Before the High Court, Mr Palmer argued that, as an administrator of USC he could not properly be made the subject of a prosecution for an offense under s.194(3) because he is not a “director, manager, secretary or other similar officer” of the company in the meaning of s.194(3), because he was appointed by the court under the Insolvency Act as an administrator. Mr Palmer argued that while he was managing the company’s affairs and taking all the same types of decisions as a director would have taken prior to the company going into administration, he is not subject to the same duties as a director, as he is an agent for the company.
Further, Mr Palmer stated that, unlike the directors, an administrator’s duty is to act in the best interests of the creditors. Administrators’ duties may require an immediate release of assets in the form of redundancies, but this could place the administrator at personal risk of prosecution. Mr.

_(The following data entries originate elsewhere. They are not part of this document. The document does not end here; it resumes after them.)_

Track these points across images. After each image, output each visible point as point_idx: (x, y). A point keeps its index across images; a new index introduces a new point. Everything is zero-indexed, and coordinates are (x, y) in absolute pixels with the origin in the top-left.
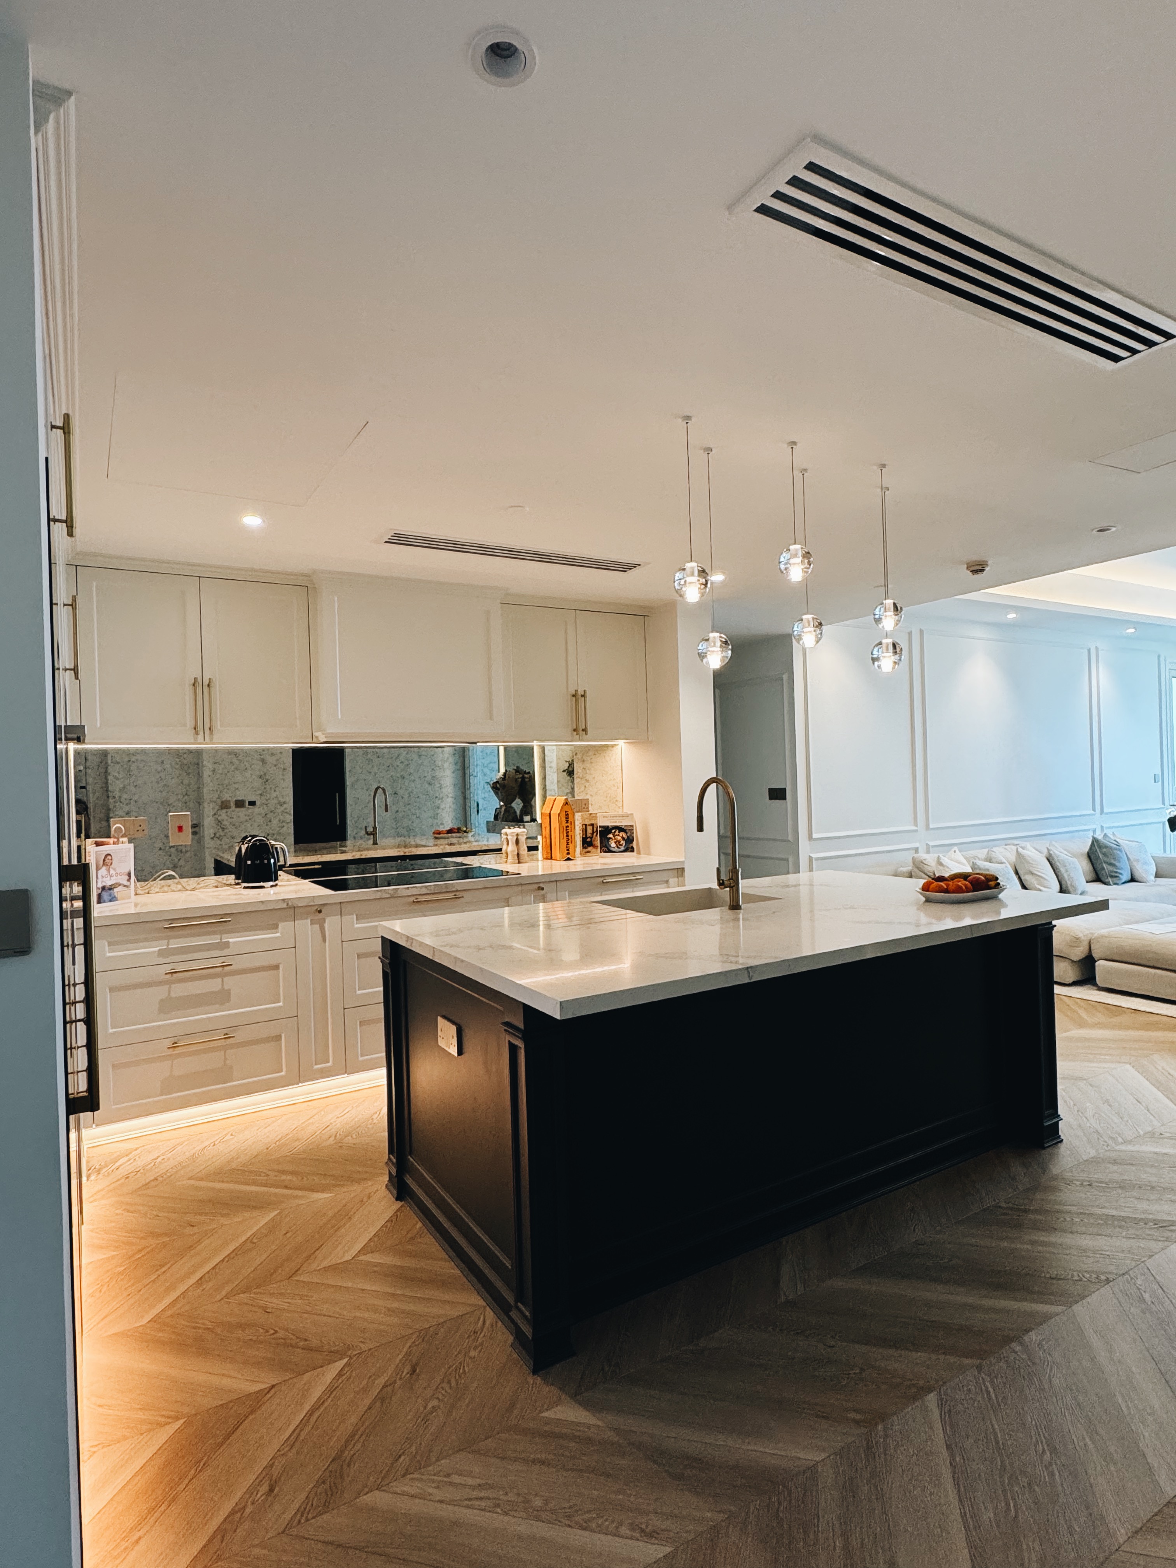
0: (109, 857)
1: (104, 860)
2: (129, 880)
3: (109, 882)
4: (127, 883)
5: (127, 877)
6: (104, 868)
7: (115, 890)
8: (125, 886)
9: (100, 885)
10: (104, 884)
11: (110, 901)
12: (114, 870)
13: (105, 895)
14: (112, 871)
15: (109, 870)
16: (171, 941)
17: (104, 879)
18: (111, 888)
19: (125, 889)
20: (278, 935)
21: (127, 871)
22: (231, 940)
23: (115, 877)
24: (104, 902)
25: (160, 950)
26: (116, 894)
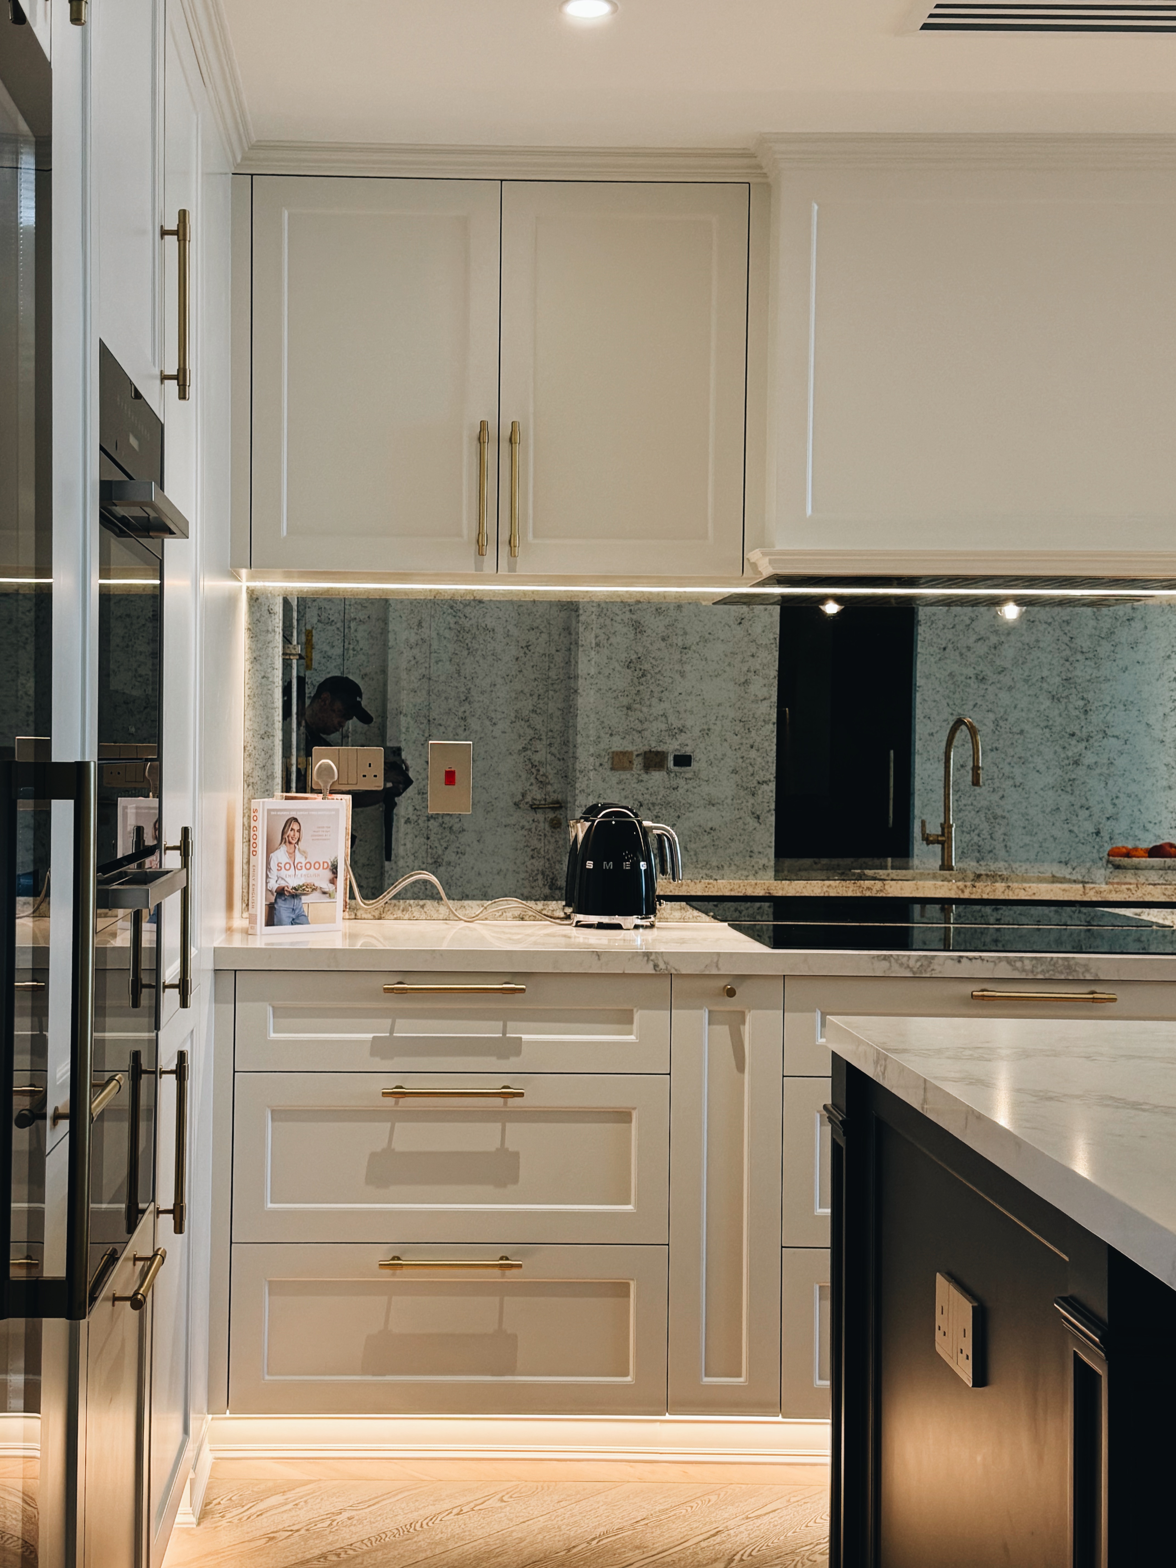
0: (295, 826)
1: (283, 833)
2: (333, 881)
3: (292, 880)
4: (327, 887)
5: (329, 875)
6: (284, 848)
7: (304, 899)
8: (324, 893)
9: (274, 885)
10: (282, 884)
11: (293, 922)
12: (304, 853)
13: (283, 909)
14: (299, 858)
15: (292, 855)
16: (400, 1022)
17: (283, 873)
18: (296, 894)
19: (325, 899)
20: (632, 1038)
21: (329, 860)
22: (525, 1037)
23: (304, 871)
24: (280, 923)
25: (374, 1038)
26: (305, 908)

Palmer contended that”[i]n such a case an administrator might find himself in the unenviable position of either committing a criminal offense or (at least arguably) breaching his statutory duties”
In the High Court’s judgment, Lady Justice Andrews stated that if administrators were given immunity from prosecution, and if only the company was held liable for the offense under TURLCA, s 194, but not the person responsible for deciding on the redundancies and signing the notices “there would be nothing to deter non-compliance, and the criminal sanction would be meaningless…If administrators are not caught by s. 194(3) it would…leave a vacuum in responsibility that would fail to protect the interests of workers and, we would add, the interests of their representatives and the Secretary of State”.

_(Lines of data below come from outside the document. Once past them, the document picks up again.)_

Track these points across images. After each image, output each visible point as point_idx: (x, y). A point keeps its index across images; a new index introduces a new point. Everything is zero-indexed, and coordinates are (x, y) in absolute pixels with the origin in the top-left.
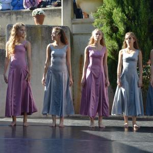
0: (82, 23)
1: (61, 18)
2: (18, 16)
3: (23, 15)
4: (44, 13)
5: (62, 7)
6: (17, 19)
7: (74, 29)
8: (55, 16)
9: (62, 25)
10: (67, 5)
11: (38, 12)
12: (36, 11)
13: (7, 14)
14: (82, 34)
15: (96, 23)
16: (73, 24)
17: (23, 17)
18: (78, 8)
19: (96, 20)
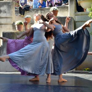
1: (68, 12)
2: (42, 12)
3: (45, 11)
4: (57, 9)
5: (69, 6)
8: (65, 11)
9: (69, 16)
10: (72, 4)
11: (54, 9)
12: (52, 9)
13: (35, 10)
15: (90, 15)
16: (76, 15)
17: (45, 12)
18: (79, 5)
19: (91, 12)
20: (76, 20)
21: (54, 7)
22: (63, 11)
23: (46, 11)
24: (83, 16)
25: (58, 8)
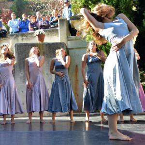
0: (76, 39)
1: (58, 36)
2: (23, 37)
4: (44, 33)
5: (58, 28)
6: (22, 39)
7: (70, 45)
8: (54, 35)
10: (63, 25)
11: (40, 32)
12: (37, 32)
13: (14, 36)
14: (76, 48)
15: (88, 38)
16: (68, 40)
17: (27, 38)
18: (72, 27)
19: (88, 36)
20: (69, 47)
21: (39, 30)
22: (51, 36)
23: (28, 36)
24: (77, 41)
25: (45, 31)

Andrews LJ stated that company directors may very well face the same conflict when acting in the best interests of the company when they would be obliged to serve the notice on the company’s behalf and, by doing so, would arguably be in breach of their duties to act in the best interests of the company similarly, the court observed that there may be cases in which an administrator might find himself in the unenviable position of either committing a criminal offense or breaching their statutory duties. However, similar to a company director, this conflict would not protect them from facing liability under s.193. The court noted that in defining “officers” within the meaning of TULRCA, it was Parliament’s intention to focus on the functions of the individuals concerned and not on who they owe their duties to.

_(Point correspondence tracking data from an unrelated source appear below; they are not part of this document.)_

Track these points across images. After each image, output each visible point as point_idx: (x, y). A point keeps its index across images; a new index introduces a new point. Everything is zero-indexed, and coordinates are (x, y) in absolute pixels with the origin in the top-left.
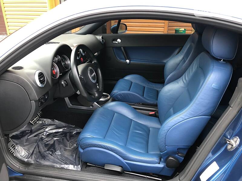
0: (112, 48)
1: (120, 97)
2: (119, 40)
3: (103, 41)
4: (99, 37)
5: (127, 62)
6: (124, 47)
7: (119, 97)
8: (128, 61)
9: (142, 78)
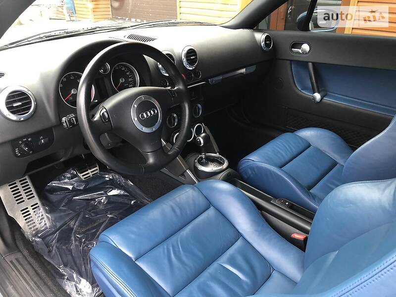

The court stated that an administrator can be both an officer of the court and an officer of the company because in both capacities their responsibility is to manage the company’s business and property in the creditors’ interests. An administrator manages the company itself, and its business, by virtue of the office, and has the specific power to dismiss the company’s employees.
The court concluded that administrators can be prosecuted under TULRCA, s.194(3) and the court dismissed the claim for judicial review.
Whether or not the Supreme Court grants permission to appeal will affect how collective redundancies are managed by administrators.
If permission is not granted, and as noted by the High Court, it would be prudent for an administrator who has inherited a situation where the directors had already proposed to make collective redundancies, to review this decision and consider whether the plan should continue or do something else. If the plan is to proceed, the administrator should check that the requisite notice had been given to the Secretary of State and, if not, give such notice. These considerations, and the possibility of criminal prosecution for failing to comply with the duty under s 193, may well result in insolvency practitioners being cautious about accepting future appointments as an administrator.